> **QUOTED PASSAGE**

Tianna Brake's journey to science wasn't a straight line. It was more of a winding road, filled with detours, discoveries, and a healthy dose of self-discovery. Sitting in her home office away from her research space at the Grenfell Campus, Memorial University of Newfoundland, Tianna recounts her unconventional path, a story that begins not with Bunsen burners and beakers, but with…sourdough.
"I dropped out of university twice," she admits with a candid smile. "I had some things to figure out." After a period of travel, including a stint in England cut short by the pandemic, Tianna returned to Newfoundland, ready for a fresh start. Initially drawn to midwifery and women's health, she enrolled in prerequisite chemistry and biology courses, a decision that would unknowingly set her on a new course.
"I never even took chemistry in high school," she explains. "But something clicked. I realized I was actually good at this." A pivotal moment came when her supervisor, Dr. Chad W. Cuss, introduced her to a new piece of equipment: a Duetta spectrophotometer. "He basically said, 'Here's this instrument. Figure it out.'"
And figure it out she did. From analyzing water samples to, yes, even scanning her sourdough starter, Tianna immersed herself in the world of fluorescence and metal binding. "That first summer was all about playing around, reading, and learning," she recalls. "I started to see the real-world applications of what I was doing, especially with metal bioaccessibility."
This "playing around" led to serious research. Tianna became deeply involved in a project exploring how pH levels affect the binding of metals to proteins, work that eventually culminated in a published lab experiment designed for senior-level chemistry and environmental science students. "It wouldn't have been possible without that instrument," she emphasizes. "It was incredibly user-friendly, even for a psych student like me."
Yes, you read that right. Tianna is a psychology major, currently working on her honors thesis about parasocial relationships and social media. It's a seemingly disparate field, yet her experience in the lab has profoundly shaped her. "I realized I really like the objective nature of science," she explains. "It's either right or it's wrong. There's a truth to it that I find really appealing."
Here's a summary of the study she conducted with her supervisor, Dr. Chad W. Cuss, and her colleague, fellow student Claire Churchill.

> **ASSIGNMENT A**
Which instrument did Dr. Chad W. Cuss introduce to Tianna Brake, according to the profile of her?
> **ASSIGNMENT B**
Transcribe the profile of Tianna Brake from "Yes, you read" up to and including "student Claire Churchill.".

> **DATA RECORDS**
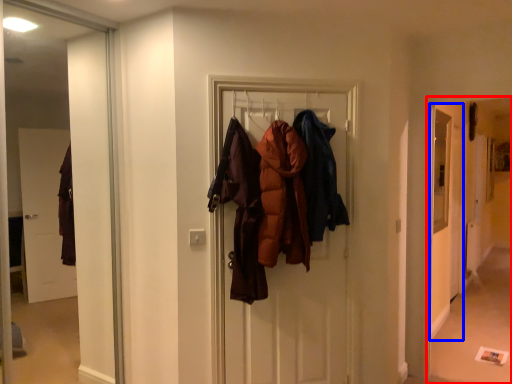
Question: Which object is closer to the camera taking this photo, corridor (highlighted by a red box) or screen door (highlighted by a blue box)?

Choices:
 (A) corridor
 (B) screen door

Answer: (A)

> **WORKED SOLUTION A**
A Duetta spectrophotometer.

> **WORKED SOLUTION B**
Yes, you read that right. Tianna is a psychology major, currently working on her honors thesis about parasocial relationships and social media. It's a seemingly disparate field, yet her experience in the lab has profoundly shaped her. "I realized I really like the objective nature of science," she explains. "It's either right or it's wrong. There's a truth to it that I find really appealing."
Here's a summary of the study she conducted with her supervisor, Dr. Chad W. Cuss, and her colleague, fellow student Claire Churchill.